To put some context to this for you, here is what each of these six virtues means:
- The Virtue of Wisdom is about knowledge and how we develop it and use it in our lives.
- The Virtue of Courage is about authenticity, being true to self and being enthusiastic and persistent in this regard.
- The Virtue of Humanity is about the heart and being aware of and respecting and loving others.
- The Virtue of Justice is about a fair go all round and leading by example in the pursuit of fairness and inclusion.
- The Virtue of Temperance is about being well grounded in our emotions and the way that we interact with others.
- The Virtue of Transcendence is about meaning in life and appreciation and gratitude for the good things and having a positive outlook.
When you look at this framework in those terms, you no doubt can start to see that you and others whom you know fit more readily with some of those virtues than with others.
Equally, you might start to see that the virtue profile that someone has may well account for the way that they behave in certain circumstances.

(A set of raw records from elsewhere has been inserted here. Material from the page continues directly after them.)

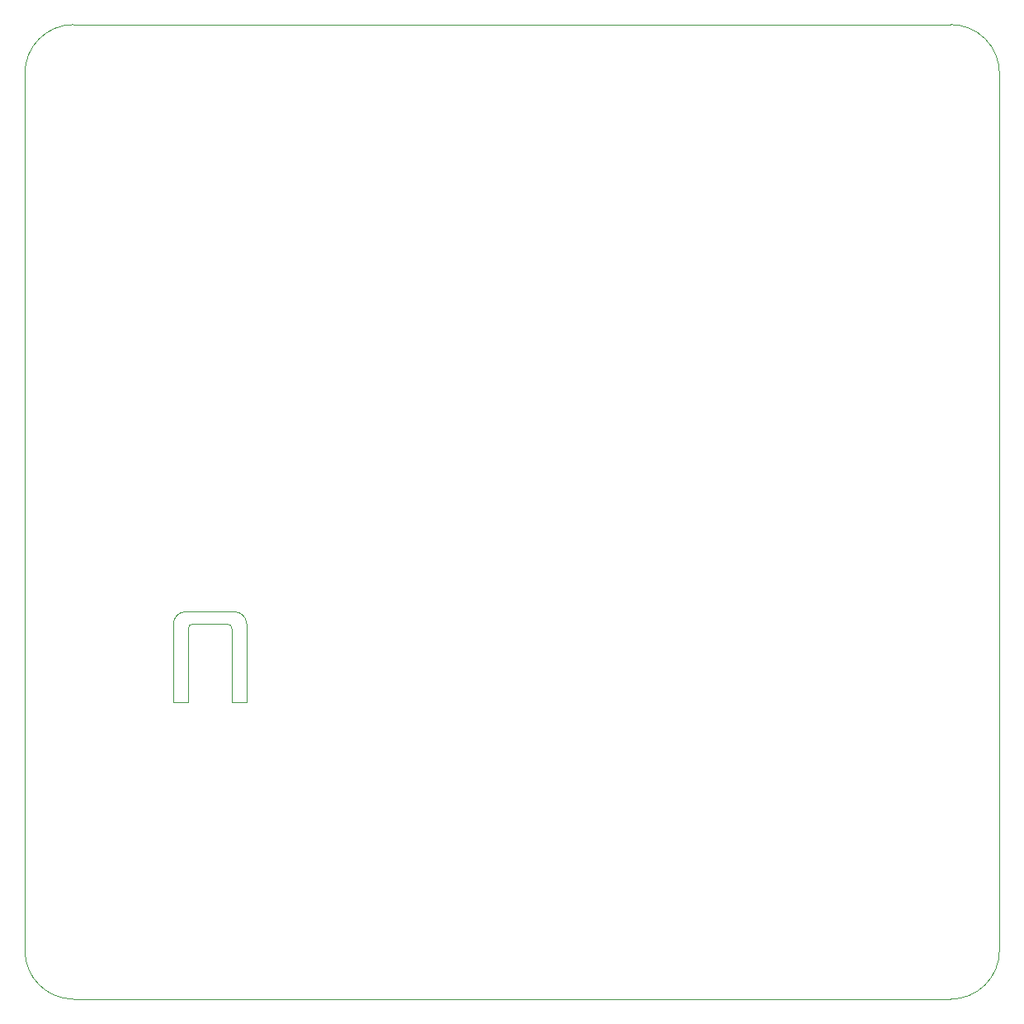
<source format=gbr>
%TF.GenerationSoftware,KiCad,Pcbnew,(5.99.0-10406-ge27733587d)*%
%TF.CreationDate,2021-05-19T17:56:25+05:30*%
%TF.ProjectId,OxiKit-Brainboard_v1,4f78694b-6974-42d4-9272-61696e626f61,rev?*%
%TF.SameCoordinates,Original*%
%TF.FileFunction,Profile,NP*%
%FSLAX46Y46*%
G04 Gerber Fmt 4.6, Leading zero omitted, Abs format (unit mm)*
G04 Created by KiCad (PCBNEW (5.99.0-10406-ge27733587d)) date 2021-05-19 17:56:25*
%MOMM*%
%LPD*%
G01*
G04 APERTURE LIST*
%TA.AperFunction,Profile*%
%ADD10C,0.100000*%
%TD*%
G04 APERTURE END LIST*
D10*
X65250000Y-101500000D02*
G75*
G02*
X66500000Y-100250000I1250000J0D01*
G01*
X66750000Y-109500000D02*
X66750000Y-107000000D01*
X150000000Y-45000000D02*
X150000000Y-135000000D01*
X65250000Y-101500000D02*
X65250000Y-109500000D01*
X150000000Y-45000000D02*
G75*
G03*
X145000000Y-40000000I-5000000J0D01*
G01*
X55000000Y-140000000D02*
G75*
G02*
X50000000Y-135000000I0J5000000D01*
G01*
X72750000Y-101500000D02*
G75*
G03*
X71500000Y-100250000I-1250000J0D01*
G01*
X145000000Y-140000000D02*
X55000000Y-140000000D01*
X66750000Y-107000000D02*
X66750000Y-102000000D01*
X65250000Y-109500000D02*
X66750000Y-109500000D01*
X55000000Y-40000000D02*
X145000000Y-40000000D01*
X71250000Y-102000000D02*
X71250000Y-106750000D01*
X71250000Y-109500000D02*
X72750000Y-109500000D01*
X67250000Y-101500000D02*
X70750000Y-101500000D01*
X67250000Y-101500000D02*
G75*
G03*
X66750000Y-102000000I0J-500000D01*
G01*
X71250000Y-106750000D02*
X71250000Y-109500000D01*
X72750000Y-109500000D02*
X72750000Y-101500000D01*
X71500000Y-100250000D02*
X66500000Y-100250000D01*
X71250000Y-102000000D02*
G75*
G03*
X70750000Y-101500000I-500000J0D01*
G01*
X50000000Y-45000000D02*
G75*
G02*
X55000000Y-40000000I5000000J0D01*
G01*
X150000000Y-135000000D02*
G75*
G02*
X145000000Y-140000000I-5000000J0D01*
G01*
X50000000Y-135000000D02*
X50000000Y-45000000D01*
M02*

</source>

You can undertake a free 15-minute survey to identify your character strengths profile at www.viacharacter.org/survey/account/register
Why might you want to do that?
I’ll tell you what doing this survey and understanding my character strengths profile has done for me:
- I have a much clearer sense of my own personal identity and how I can be at my best;
- I now know why it is that I struggle with some tasks and I can manage that better;
- I have improved my wellbeing by doing stuff that fits with my signature strengths every day;
- I have also been more mindful of and compassionate to myself when I have had to exercise my lesser strengths (and rewarded myself for getting through the struggle);
- I better understand how I can make my best contributions for others – essentially by being who I am and leveraging my signature strengths for their benefit;
- I am happier and more resilient.
Additionally, understanding the character strengths of others (clients, friends, colleagues, family) has helped me to better understand how I can best support them with my character strengths and draw on their character strengths in a positive way for themselves and others including me. We have done a team profile which we have found really valuable in determining how we best use our collective strengths to support each other and our clients.
That is why the practice of character strengths is such an essential element of positive psychology and a key ingredient in the consulting work that we do today.